*Extracted page text data*:
★ ★ ★
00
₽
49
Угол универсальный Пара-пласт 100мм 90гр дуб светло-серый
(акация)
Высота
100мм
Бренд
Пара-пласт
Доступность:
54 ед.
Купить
★ ★ ★
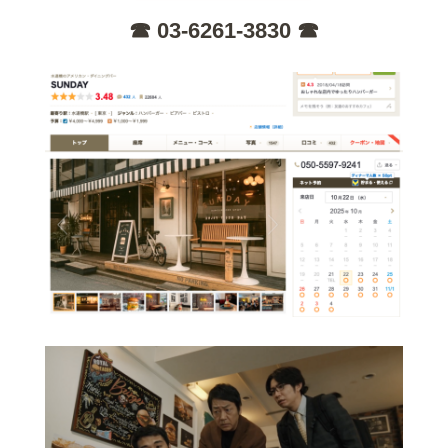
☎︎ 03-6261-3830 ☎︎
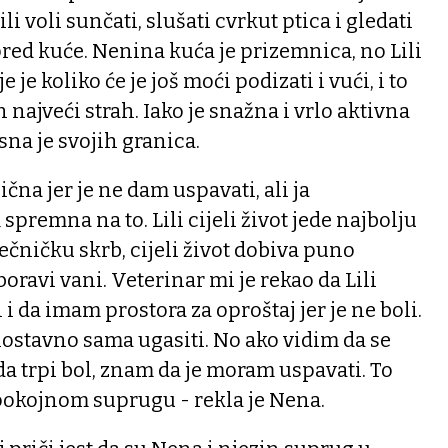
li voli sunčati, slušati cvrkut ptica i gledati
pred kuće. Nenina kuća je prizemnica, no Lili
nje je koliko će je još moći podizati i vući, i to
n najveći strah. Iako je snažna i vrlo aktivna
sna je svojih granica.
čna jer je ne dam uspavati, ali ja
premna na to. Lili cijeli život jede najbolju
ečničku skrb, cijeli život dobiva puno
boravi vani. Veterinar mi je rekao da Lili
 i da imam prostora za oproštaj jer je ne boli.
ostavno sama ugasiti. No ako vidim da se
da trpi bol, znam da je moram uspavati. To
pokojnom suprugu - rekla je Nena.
★ ★ ★
*Task instructions*: Each line above from the one with "i da imam prostora" up to and including the one with "pokojnom suprugu - rekla je Nena." must be set down exactly, and no line outside that span may appear.

*Reply*:
 i da imam prostora za oproštaj jer je ne boli.
ostavno sama ugasiti. No ako vidim da se
da trpi bol, znam da je moram uspavati. To
pokojnom suprugu - rekla je Nena.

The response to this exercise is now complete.